CCSIS specialist EMBnet node: AGM2011 report
Central Core Sequence Information System, Molecular Biology and Genomics Unit, Institute for Health and Consumer Protection, Joint Research Centre - European Commission.
The Bioinformatics Competence Groups (BCG) of the Molecular Biology and Genomics Unit (MBG) are dedicated to the collection and organisation of Genetically Modified Organism (GMO) sequence data.
GMO sequence data are not freely available and are provided to the “European Union Reference Laboratory for GM Food and Feed” (EURL-GMFF) and to “European Food Safety Authority” (EFSA), under confidentiality agreement, by applicant Biotech companies as part of the European Union authorisation procedure for the commercialisation of GMO Food and Feed.
The BCG activity is mainly dedicated to give support to the EURL-GMFF in the scientific assessment and validation of detection methods for GM Food and Feed, as part of the EU authorisation procedure, by providing a GMO sequence database integrated with bioinformatics tools (Central Core Sequence Information System, CCSIS).
CCSIS supports policy by implementing the COMMISSION REGULATION (EC) No 641/2004 which foresees following:
- the applicant shall submit the full sequence of the insert(s), together with the base pairs of the host flanking sequences needed to establish an event-specific detection method;
- the CRL shall enter these data in a molecular database;
- by running homology searches, the CRL will thus be in a position to assess the specificity of the proposed method.”
Today, the CCSIS is not only used by the EURL-GMFF, but also by the:
- GMO Unit of EFSA for the risk assessment for food and feed safety;
- scientific staff of the MBG Unit in a variety of research projects.
The management of the CCSIS can be divided in two parts: collection of GMO DNA sequence data and system administration of the computing facilities.
Collection of GMO DNA sequence data
The data stored on the CCSIS comprises a) local copies of public sequence databases, and b) in-house data.
Local copies of public sequence databases
The use of local copies of public databases, like GenBank, protects the confidentiality of the GMO sequence data during the analysis, and improves calculation speeds. Local copies are regularly updated and extended with new datasets when required. The rapidly growing amount of publicly available sequence data is a great challenge for the computing platform, especially for the local storage capacity and network resource needed to copy the data.
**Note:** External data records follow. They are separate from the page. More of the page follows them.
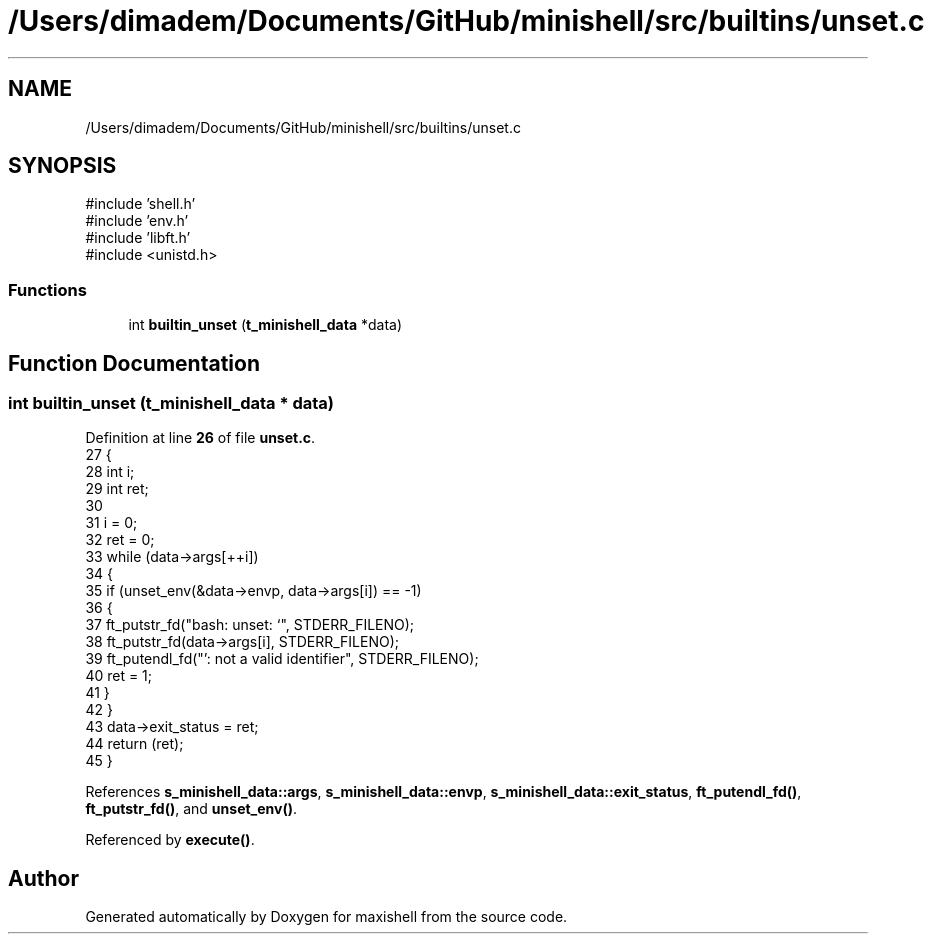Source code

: .TH "/Users/dimadem/Documents/GitHub/minishell/src/builtins/unset.c" 3 "Version 1" "maxishell" \" -*- nroff -*-
.ad l
.nh
.SH NAME
/Users/dimadem/Documents/GitHub/minishell/src/builtins/unset.c
.SH SYNOPSIS
.br
.PP
\fR#include 'shell\&.h'\fP
.br
\fR#include 'env\&.h'\fP
.br
\fR#include 'libft\&.h'\fP
.br
\fR#include <unistd\&.h>\fP
.br

.SS "Functions"

.in +1c
.ti -1c
.RI "int \fBbuiltin_unset\fP (\fBt_minishell_data\fP *data)"
.br
.in -1c
.SH "Function Documentation"
.PP 
.SS "int builtin_unset (\fBt_minishell_data\fP * data)"

.PP
Definition at line \fB26\fP of file \fBunset\&.c\fP\&.
.nf
27 {
28     int i;
29     int ret;
30 
31     i = 0;
32     ret = 0;
33     while (data\->args[++i])
34     {
35         if (unset_env(&data\->envp, data\->args[i]) == \-1)
36         {
37             ft_putstr_fd("bash: unset: `", STDERR_FILENO);
38             ft_putstr_fd(data\->args[i], STDERR_FILENO);
39             ft_putendl_fd("': not a valid identifier", STDERR_FILENO);
40             ret = 1;
41         }
42     }
43     data\->exit_status = ret;
44     return (ret);
45 }
.PP
.fi

.PP
References \fBs_minishell_data::args\fP, \fBs_minishell_data::envp\fP, \fBs_minishell_data::exit_status\fP, \fBft_putendl_fd()\fP, \fBft_putstr_fd()\fP, and \fBunset_env()\fP\&.
.PP
Referenced by \fBexecute()\fP\&.
.SH "Author"
.PP 
Generated automatically by Doxygen for maxishell from the source code\&.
The most valuable of the BCG activities is the GMO sequence data that have been collected from documents submitted to EURL-GMFF and to EFSA, and complemented with information extracted from GenBank and EMBL. The CCSIS database is a unique source of GMO sequence data world-wide, as this information in not publicly available, but is provided confidentially to the JRC by Biotech companies. The sequences provided to the BCG are verified and manually annotated with all relevant information extracted form the accompanying documents. By following international annotation rules, the sequence records are compatible with most of the available bioinformatics tools.
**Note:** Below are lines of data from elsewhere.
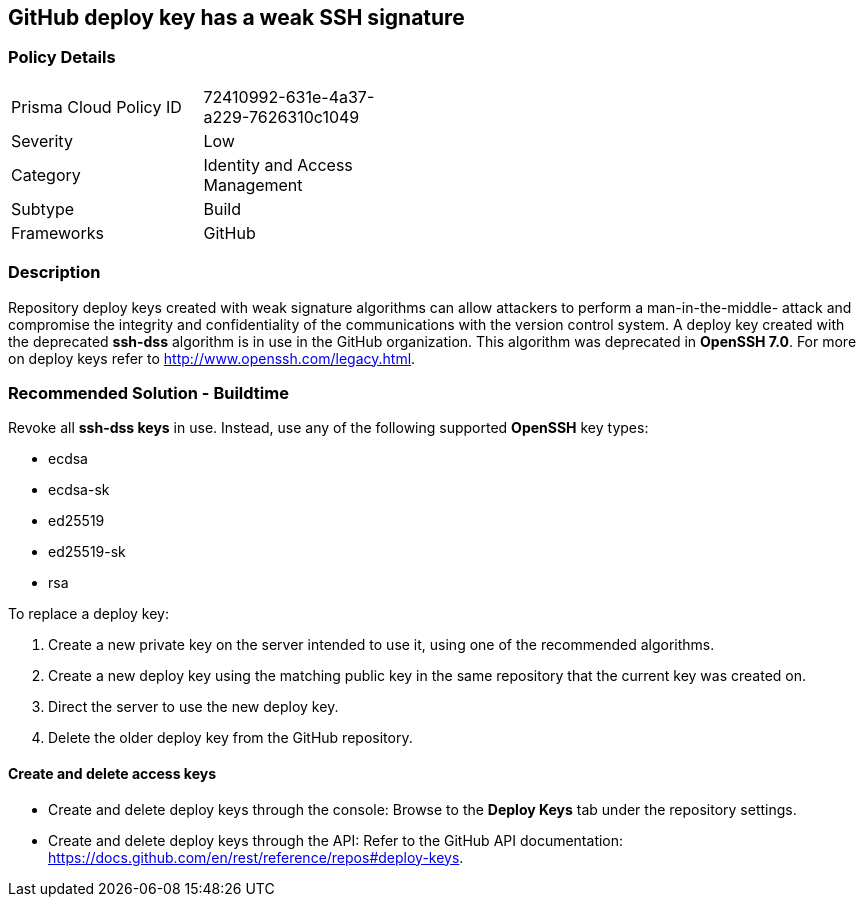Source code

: == GitHub deploy key has a weak SSH signature

=== Policy Details 

[width=45%]
[cols="1,1"]
|=== 

|Prisma Cloud Policy ID 
|72410992-631e-4a37-a229-7626310c1049

|Severity
|Low
// add severity level

|Category
|Identity and Access Management
// add category+link

|Subtype
|Build
// add subtype-build/runtime

|Frameworks
|GitHub

|=== 

=== Description 

Repository deploy keys created with weak signature algorithms can allow attackers to perform a man-in-the-middle- attack and compromise the integrity and confidentiality of the communications with the version control system. 
A deploy key created with the deprecated **ssh-dss** algorithm is in use in the GitHub organization. This algorithm was deprecated in **OpenSSH 7.0**. For more on deploy keys refer to http://www.openssh.com/legacy.html.

=== Recommended Solution - Buildtime

Revoke all **ssh-dss keys** in use. Instead, use any of the following supported **OpenSSH** key types:

* ecdsa
* ecdsa-sk
* ed25519
* ed25519-sk
* rsa

To replace a deploy key:

. Create a new private key on the server intended to use it, using one of the recommended algorithms.
. Create a new deploy key using the matching public key in the same repository that the current key was created on.
. Direct the server to use the new deploy key.
. Delete the older deploy key from the GitHub repository.

==== Create and delete access keys

* Create and delete deploy keys through the console: Browse to the **Deploy Keys** tab under the repository settings.

* Create and delete deploy keys through the API: Refer to the GitHub API documentation: https://docs.github.com/en/rest/reference/repos#deploy-keys.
has been released on the EURL-GMFF website. This is a publicly accessible database that contains all validated GMO detection methods that the MBG Unit published in the “Compendium of validated GMO Detection Methods“ (JRC Reference Report).
System Administration of the computing facilities
The CCSIS runs on a dedicated high performance computing platform. This platform is based on the clustering of several compute nodes using grid computing. Its main use is the alignment of DNA sequences. The grid-computing set-up allows many users simultaneously (high-throughput computing) to perform complex sequence alignments with and acceptable computing speed.
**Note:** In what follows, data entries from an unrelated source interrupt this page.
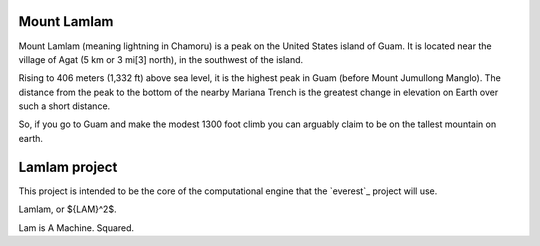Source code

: Mount Lamlam
============

Mount Lamlam (meaning lightning in Chamoru) is a peak on the United
States island of Guam. It is located near the village of Agat (5 km or
3 mi[3] north), in the southwest of the island.

Rising to 406 meters (1,332 ft) above sea level, it is the highest
peak in Guam (before Mount Jumullong Manglo). The distance from the
peak to the bottom of the nearby Mariana Trench is the greatest change
in elevation on Earth over such a short distance.

So, if you go to Guam and make the modest 1300 foot climb you can
arguably claim to be on the tallest mountain on earth.


Lamlam project
==============

This project is intended to be the core of the computational engine
that the `everest`_ project will use.

Lamlam, or ${LAM}^2$.

Lam is A Machine.  Squared.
The Apple Workgroup Cluster has 4 Xserve G5 nodes and Xserve RAID with 4 TB of capacity. Upgrade of the hardware platform has been planned and is ongoing. This includes acquisition of new hardware, update to last Operation System versions, and a new version of the iNquiry software have been prepared on a new prototype bioinformatics cluster.
The MRS Sequence Retrieval System will be separated from the cluster and installed on an Ubuntu Linux-based Hewlett-Packard server with enough RAM memory to cope with the continuously growing local copies of public sequence databases.